The problem with things like UML, EXPRESS, IDEF, etc, is that they allow you
to express nets as well as hierarchies. What I suspect is needed is a
language that only allows the definition of hierarchies.

> There are a lot of manpower issues revolving around this effort.
> We have a diverse group with varied backgrounds coming together. This
> effort requires that:
> 1. XML professionals be trained and have an understanding
>    of EDI.
> 2. EDI professionals be trained and have an understanding
>            of XML.
>       in addition
>         3. Training in whatever modeling methodology is selected.

This is what I've been trying to do this side of the pond for the last
couple of years!

> I am attaching a graphic that shows an XML model for 'goods'
> just as an example.
> Looking at X12, here are some of the areas that I believe
> are going to be difficult to come to agreement in XML:
> 1.  When to use elements and when to use attributes.
> 2.  Naming conventions
> 3.  Implicit vs. explicit naming conventions.
> 4.  Reuse components
>         5.  Standard abbreviations

I don't have time to answer these at present, but for 1-3 I would refer you
to the draft CEN Working Agreement prepared as part of the ISIS European
XML/EDI Pilot Project last year.

> Martin, you and I both know that 18 months isn't a very long time
> to get a consensus standard out the door, in fact it may be impossible.

Agreed, though there are many who think it must be substantially completed
in 6 months!

> I have only seen it once with the railroad industry and we were only
> developing one DTD for a parts catalog.  This effort is much broader than
> a single DTD.  This issue needs to be resolved before we can move on.

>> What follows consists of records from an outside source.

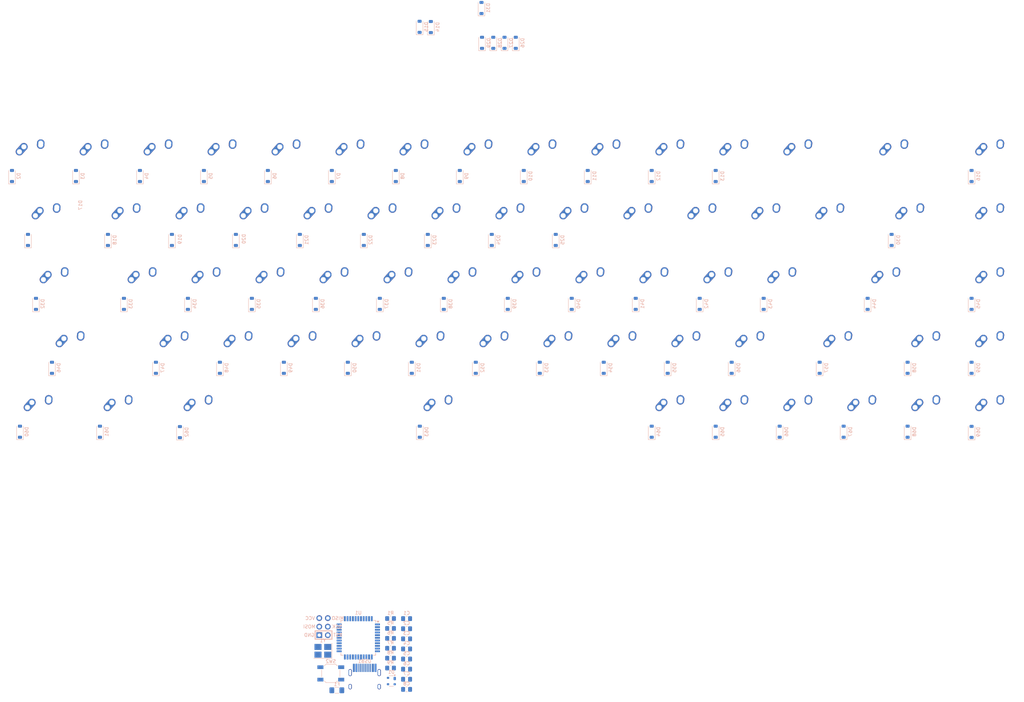
<source format=kicad_pcb>
(kicad_pcb
	(version 20241229)
	(generator "pcbnew")
	(generator_version "9.0")
	(general
		(thickness 1.6)
		(legacy_teardrops no)
	)
	(paper "A4")
	(layers
		(0 "F.Cu" signal)
		(2 "B.Cu" signal)
		(9 "F.Adhes" user "F.Adhesive")
		(11 "B.Adhes" user "B.Adhesive")
		(13 "F.Paste" user)
		(15 "B.Paste" user)
		(5 "F.SilkS" user "F.Silkscreen")
		(7 "B.SilkS" user "B.Silkscreen")
		(1 "F.Mask" user)
		(3 "B.Mask" user)
		(17 "Dwgs.User" user "User.Drawings")
		(19 "Cmts.User" user "User.Comments")
		(21 "Eco1.User" user "User.Eco1")
		(23 "Eco2.User" user "User.Eco2")
		(25 "Edge.Cuts" user)
		(27 "Margin" user)
		(31 "F.CrtYd" user "F.Courtyard")
		(29 "B.CrtYd" user "B.Courtyard")
		(35 "F.Fab" user)
		(33 "B.Fab" user)
		(39 "User.1" user)
		(41 "User.2" user)
		(43 "User.3" user)
		(45 "User.4" user)
	)
	(setup
		(pad_to_mask_clearance 0)
		(allow_soldermask_bridges_in_footprints no)
		(tenting front back)
		(pcbplotparams
			(layerselection 0x00000000_00000000_55555555_5755f5ff)
			(plot_on_all_layers_selection 0x00000000_00000000_00000000_00000000)
			(disableapertmacros no)
			(usegerberextensions no)
			(usegerberattributes yes)
			(usegerberadvancedattributes yes)
			(creategerberjobfile yes)
			(dashed_line_dash_ratio 12.000000)
			(dashed_line_gap_ratio 3.000000)
			(svgprecision 4)
			(plotframeref no)
			(mode 1)
			(useauxorigin no)
			(hpglpennumber 1)
			(hpglpenspeed 20)
			(hpglpendiameter 15.000000)
			(pdf_front_fp_property_popups yes)
			(pdf_back_fp_property_popups yes)
			(pdf_metadata yes)
			(pdf_single_document no)
			(dxfpolygonmode yes)
			(dxfimperialunits yes)
			(dxfusepcbnewfont yes)
			(psnegative no)
			(psa4output no)
			(plot_black_and_white yes)
			(sketchpadsonfab no)
			(plotpadnumbers no)
			(hidednponfab no)
			(sketchdnponfab yes)
			(crossoutdnponfab yes)
			(subtractmaskfromsilk no)
			(outputformat 1)
			(mirror no)
			(drillshape 1)
			(scaleselection 1)
			(outputdirectory "")
		)
	)
	(net 0 "")
	(net 1 "GND")
	(net 2 "Net-(U1-UCAP)")
	(net 3 "+5V")
	(net 4 "Net-(U1-XTAL1)")
	(net 5 "Net-(D1-I{slash}O2)")
	(net 6 "VCC")
	(net 7 "row0")
	(net 8 "Net-(D2-A)")
	(net 9 "Net-(D3-A)")
	(net 10 "Net-(D4-A)")
	(net 11 "Net-(D5-A)")
	(net 12 "Net-(D6-A)")
	(net 13 "Net-(D7-A)")
	(net 14 "Net-(D8-A)")
	(net 15 "Net-(D9-A)")
	(net 16 "Net-(D10-A)")
	(net 17 "Net-(D11-A)")
	(net 18 "Net-(D12-A)")
	(net 19 "Net-(D13-A)")
	(net 20 "Net-(D14-A)")
	(net 21 "Net-(D15-A)")
	(net 22 "Net-(D16-A)")
	(net 23 "Net-(D17-A)")
	(net 24 "row1")
	(net 25 "Net-(D18-A)")
	(net 26 "Net-(D19-A)")
	(net 27 "Net-(D20-A)")
	(net 28 "Net-(D21-A)")
	(net 29 "Net-(D22-A)")
	(net 30 "Net-(D23-A)")
	(net 31 "Net-(D24-A)")
	(net 32 "Net-(D25-A)")
	(net 33 "Net-(D26-A)")
	(net 34 "Net-(D27-A)")
	(net 35 "Net-(D28-A)")
	(net 36 "Net-(D29-A)")
	(net 37 "Net-(D30-A)")
	(net 38 "Net-(D31-A)")
	(net 39 "Net-(D32-A)")
	(net 40 "row2")
	(net 41 "Net-(D33-A)")
	(net 42 "Net-(D34-A)")
	(net 43 "Net-(D35-A)")
	(net 44 "Net-(D36-A)")
	(net 45 "Net-(D37-A)")
	(net 46 "Net-(D38-A)")
	(net 47 "Net-(D39-A)")
	(net 48 "Net-(D40-A)")
	(net 49 "Net-(D41-A)")
	(net 50 "Net-(D42-A)")
	(net 51 "Net-(D43-A)")
	(net 52 "Net-(D44-A)")
	(net 53 "Net-(D45-A)")
	(net 54 "Net-(D46-A)")
	(net 55 "row3")
	(net 56 "Net-(D47-A)")
	(net 57 "Net-(D48-A)")
	(net 58 "Net-(D49-A)")
	(net 59 "Net-(D50-A)")
	(net 60 "Net-(D51-A)")
	(net 61 "Net-(D52-A)")
	(net 62 "Net-(D53-A)")
	(net 63 "Net-(D54-A)")
	(net 64 "Net-(D55-A)")
	(net 65 "Net-(D56-A)")
	(net 66 "Net-(D57-A)")
	(net 67 "Net-(D58-A)")
	(net 68 "Net-(D59-A)")
	(net 69 "row4")
	(net 70 "Net-(D60-A)")
	(net 71 "Net-(D61-A)")
	(net 72 "Net-(D62-A)")
	(net 73 "Net-(D63-A)")
	(net 74 "Net-(D64-A)")
	(net 75 "Net-(D65-A)")
	(net 76 "Net-(D66-A)")
	(net 77 "Net-(D67-A)")
	(net 78 "Net-(D68-A)")
	(net 79 "Net-(D69-A)")
	(net 80 "SCK")
	(net 81 "MISO")
	(net 82 "RESET")
	(net 83 "MOSI")
	(net 84 "Net-(U1-~{HWB}{slash}PE2)")
	(net 85 "D-")
	(net 86 "D+")
	(net 87 "Net-(USB1-CC2)")
	(net 88 "Net-(USB1-CC1)")
	(net 89 "col0")
	(net 90 "col1")
	(net 91 "col2")
	(net 92 "col3")
	(net 93 "col4")
	(net 94 "col5")
	(net 95 "col6")
	(net 96 "col7")
	(net 97 "col8")
	(net 98 "col9")
	(net 99 "col10")
	(net 100 "col11")
	(net 101 "col12")
	(net 102 "col13")
	(net 103 "col14")
	(net 104 "unconnected-(U1-PD0-Pad18)")
	(net 105 "unconnected-(U1-AREF-Pad42)")
	(net 106 "unconnected-(U1-PB7-Pad12)")
	(net 107 "unconnected-(USB1-SBU2-Pad3)")
	(net 108 "unconnected-(USB1-SBU1-Pad9)")
	(footprint "MX_Alps_Hybrid:MX-1.25U-NoLED" (layer "F.Cu") (at 27.46375 100.0125))
	(footprint "MX_Alps_Hybrid:MX-1U-NoLED" (layer "F.Cu") (at 144.145 42.8625))
	(footprint "MX_Alps_Hybrid:MX-1U-NoLED" (layer "F.Cu") (at 182.245 42.8625))
	(footprint "MX_Alps_Hybrid:MX-1U-NoLED" (layer "F.Cu") (at 201.295 42.8625))
	(footprint "MX_Alps_Hybrid:MX-1U-NoLED" (layer "F.Cu") (at 187.0075 61.9125))
	(footprint "MX_Alps_Hybrid:MX-1U-NoLED" (layer "F.Cu") (at 248.92 100.0125))
	(footprint "MX_Alps_Hybrid:MX-1U-NoLED" (layer "F.Cu") (at 215.5825 80.9625))
	(footprint "MX_Alps_Hybrid:MX-1U-NoLED" (layer "F.Cu") (at 139.3825 80.9625))
	(footprint "MX_Alps_Hybrid:MX-1U-NoLED" (layer "F.Cu") (at 206.0575 61.9125))
	(footprint "MX_Alps_Hybrid:MX-1U-NoLED" (layer "F.Cu") (at 20.32 23.8125))
	(footprint "MX_Alps_Hybrid:MX-1U-NoLED" (layer "F.Cu") (at 267.97 100.0125))
	(footprint "MX_Alps_Hybrid:MX-1U-NoLED" (layer "F.Cu") (at 287.02 80.9625))
	(footprint "MX_Alps_Hybrid:MX-1U-NoLED" (layer "F.Cu") (at 287.02 42.8625))
	(footprint "MX_Alps_Hybrid:MX-1U-NoLED" (layer "F.Cu") (at 53.6575 61.9125))
	(footprint "MX_Alps_Hybrid:MX-1U-NoLED" (layer "F.Cu") (at 287.02 23.8125))
	(footprint "MX_Alps_Hybrid:MX-1U-NoLED" (layer "F.Cu") (at 229.87 100.0125))
	(footprint "MX_Alps_Hybrid:MX-1U-NoLED" (layer "F.Cu") (at 77.47 23.8125))
	(footprint "MX_Alps_Hybrid:MX-1U-NoLED" (layer "F.Cu") (at 29.845 42.8625))
	(footprint "MX_Alps_Hybrid:MX-1U-NoLED" (layer "F.Cu") (at 115.57 23.8125))
	(footprint "MX_Alps_Hybrid:MX-1U-NoLED" (layer "F.Cu") (at 106.045 42.8625))
	(footprint "MX_Alps_Hybrid:MX-1U-NoLED" (layer "F.Cu") (at 167.9575 61.9125))
	(footprint "MX_Alps_Hybrid:MX-1U-NoLED" (layer "F.Cu") (at 158.4325 80.9625))
	(footprint "MX_Alps_Hybrid:MX-2U-NoLED" (layer "F.Cu") (at 258.445 23.8125))
	(footprint "MX_Alps_Hybrid:MX-1U-NoLED" (layer "F.Cu") (at 134.62 23.8125))
	(footprint "MX_Alps_Hybrid:MX-1U-NoLED" (layer "F.Cu") (at 67.945 42.8625))
	(footprint "MX_Alps_Hybrid:MX-1U-NoLED" (layer "F.Cu") (at 63.1825 80.9625))
	(footprint "MX_Alps_Hybrid:MX-1U-NoLED" (layer "F.Cu") (at 267.97 80.9625))
	(footprint "MX_Alps_Hybrid:MX-1.25U-NoLED" (layer "F.Cu") (at 3.65125 100.0125))
	(footprint "MX_Alps_Hybrid:MX-1U-NoLED" (layer "F.Cu") (at 129.8575 61.9125))
	(footprint "MX_Alps_Hybrid:MX-1U-NoLED" (layer "F.Cu") (at 177.4825 80.9625))
	(footprint "MX_Alps_Hybrid:MX-1U-NoLED" (layer "F.Cu") (at 210.82 100.0125))
	(footprint "MX_Alps_Hybrid:MX-1U-NoLED" (layer "F.Cu") (at 172.72 23.8125))
	(footprint "MX_Alps_Hybrid:MX-1U-NoLED" (layer "F.Cu") (at 96.52 23.8125))
	(footprint "MX_Alps_Hybrid:MX-1U-NoLED" (layer "F.Cu") (at 191.77 23.8125))
	(footprint "MX_Alps_Hybrid:MX-1U-NoLED" (layer "F.Cu") (at 110.8075 61.9125))
	(footprint "MX_Alps_Hybrid:MX-1U-NoLED" (layer "F.Cu") (at 210.82 23.8125))
	(footprint "MX_Alps_Hybrid:MX-1U-NoLED" (layer "F.Cu") (at 120.3325 80.9625))
	(footprint "MX_Alps_Hybrid:MX-1U-NoLED" (layer "F.Cu") (at 44.1325 80.9625))
	(footprint "MX_Alps_Hybrid:MX-1U-NoLED" (layer "F.Cu") (at 239.395 42.8625))
	(footprint "MX_Alps_Hybrid:MX-1U-NoLED" (layer "F.Cu") (at 86.995 42.8625))
	(footprint "MX_Alps_Hybrid:MX-1.5U-NoLED"
		(layer "F.Cu")
		(uuid "881647d1-b563-4905-a418-31569003c034")
		(at 263.2075 42.8625)
		(property "Reference" "SW30"
			(at 0 3.175 0)
			(layer "Dwgs.User")
			(uuid "46cfee44-2c14-4160-85bb-423ba56b1f7e")
			(effects
				(font
					(size 1 1)
					(thickness 0.15)
				)
			)
		)
		(property "Value" "\\|"
			(at 0 -7.9375 0)
			(layer "Dwgs.User")
			(uuid "d18b0a8b-a533-4ace-a497-1d74ac370800")
			(effects
				(font
					(size 1 1)
					(thickness 0.15)
				)
			)
		)
		(property "Datasheet" ""
			(at 0 0 0)
			(layer "F.Fab")
			(hide yes)
			(uuid "e284df6a-f771-4213-ad27-d987834b20e0")
			(effects
				(font
					(size 1.27 1.27)
					(thickness 0.15)
				)
			)
		)
		(property "Description" "Push button switch, generic, two pins"
			(at 0 0 0)
			(layer "F.Fab")
			(hide yes)
			(uuid "1024c1c4-d778-40f5-a691-60f7e41efefe")
			(effects
				(font
					(size 1.27 1.27)
					(thickness 0.15)
				)
			)
		)
		(path "/d8c559bc-39be-4531-8454-2b80f52e49c3/fe9ffa67-ecb2-4d42-acf8-6d5a4e499cff")
		(sheetname "/matrix/")
		(sheetfile "matrix.kicad_sch")
		(attr through_hole)
		(fp_line
			(start -14.2875 -9.525)
			(end 14.2875 -9.
... [637186 chars truncated]
</source>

Hopefully the ebXML Core Components group will be the place to do this.
> In "Field of Dreams" the voice said "If you build it, they will
> come".  That may be true for baseball fields but if we don't "build it"
> for the common business, they will not come.

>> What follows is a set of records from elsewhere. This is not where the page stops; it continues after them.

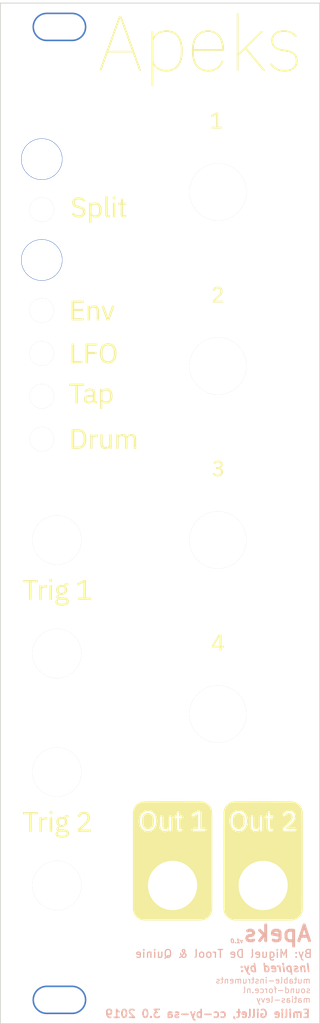
<source format=kicad_pcb>
(kicad_pcb (version 20211014) (generator pcbnew)

  (general
    (thickness 1.6)
  )

  (paper "A4")
  (layers
    (0 "F.Cu" signal)
    (31 "B.Cu" signal)
    (32 "B.Adhes" user "B.Adhesive")
    (33 "F.Adhes" user "F.Adhesive")
    (34 "B.Paste" user)
    (35 "F.Paste" user)
    (36 "B.SilkS" user "B.Silkscreen")
    (37 "F.SilkS" user "F.Silkscreen")
    (38 "B.Mask" user)
    (39 "F.Mask" user)
    (40 "Dwgs.User" user "User.Drawings")
    (41 "Cmts.User" user "User.Comments")
    (42 "Eco1.User" user "User.Eco1")
    (43 "Eco2.User" user "User.Eco2")
    (44 "Edge.Cuts" user)
    (45 "Margin" user)
    (46 "B.CrtYd" user "B.Courtyard")
    (47 "F.CrtYd" user "F.Courtyard")
    (48 "B.Fab" user)
    (49 "F.Fab" user)
  )

  (setup
    (pad_to_mask_clearance 0.2)
    (pcbplotparams
      (layerselection 0x00010f0_ffffffff)
      (disableapertmacros false)
      (usegerberextensions false)
      (usegerberattributes true)
      (usegerberadvancedattributes true)
      (creategerberjobfile true)
      (svguseinch false)
      (svgprecision 6)
      (excludeedgelayer true)
      (plotframeref false)
      (viasonmask false)
      (mode 1)
      (useauxorigin false)
      (hpglpennumber 1)
      (hpglpenspeed 20)
      (hpglpendiameter 15.000000)
      (dxfpolygonmode true)
      (dxfimperialunits true)
      (dxfusepcbnewfont true)
      (psnegative false)
      (psa4output false)
      (plotreference true)
      (plotvalue true)
      (plotinvisibletext false)
      (sketchpadsonfab false)
      (subtractmaskfromsilk false)
      (outputformat 1)
      (mirror false)
      (drillshape 0)
      (scaleselection 1)
      (outputdirectory "../gerbers/panel 6mm buttons/")
    )
  )

  (net 0 "")

  (footprint "Eurocad:screw_hole_3.2" (layer "F.Cu") (at 87.3 161.25))

  (footprint "Eurocad:screw_hole_3.2" (layer "F.Cu") (at 87.3 38.75))

  (footprint "Apeks Panel:Apeks Panel" (layer "F.Cu") (at 100 100))

  (gr_text "v1.0" (at 109.7026 153.8478) (layer "B.SilkS") (tstamp 5594274e-ccdf-4470-a988-18663ed07505)
    (effects (font (size 0.5 0.5) (thickness 0.125) italic) (justify mirror))
  )
  (gr_text "By: Miguel De Trool & Quinie" (at 119.2784 155.448) (layer "B.SilkS") (tstamp 588d0966-cc89-4af1-8c42-4f033fac1fb4)
    (effects (font (size 1 1) (thickness 0.15)) (justify left mirror))
  )
  (gr_text "mutable-instruments\nsound-force.nl\nmatias-levy\n" (at 119.0656 160.02) (layer "B.SilkS") (tstamp 6941ec10-c586-4d95-9ef7-ddfff04d7886)
    (effects (font (size 0.75 0.75) (thickness 0.1)) (justify left mirror))
  )
  (gr_text "Apeks" (at 114.808 152.908) (layer "B.SilkS") (tstamp a1a1c14c-f48b-4100-a758-3c22e952bfbf)
    (effects (font (size 2 2) (thickness 0.375)) (justify mirror))
  )
  (gr_text "Emilie Gillet, cc-by-sa 3.0 2019" (at 106 163) (layer "B.SilkS") (tstamp b6e1bced-3483-4926-9f3f-10197e4e50bc)
    (effects (font (size 1 1) (thickness 0.2)) (justify mirror))
  )
  (gr_text "Inspired by:\n" (at 114.554 157.226) (layer "B.SilkS") (tstamp e95ec11c-7300-4de1-bd91-f323a9c285a7)
    (effects (font (size 1 1) (thickness 0.2) italic) (justify mirror))
  )

)

</source>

Oh they will still come, but then go off along their own path rather than
following our too-narrow highway.

> I was told about the first commercial that mentioned XML last week while
> in Orlando.  I finally saw the commercial last evening.  The Microsoft
> commercial revolved around understanding eBusiness and XML.  Either we do
> this in Internet time or we don't do it at all.

Have you not noticed how slow Internet time is getting? Its 2 years since I
asked for a meeting on XQL - the requirements for which finally surfaced
last week. Seems that building concensus within W3C is as slow a process as
within ISO and UN once real problems start to be addressed!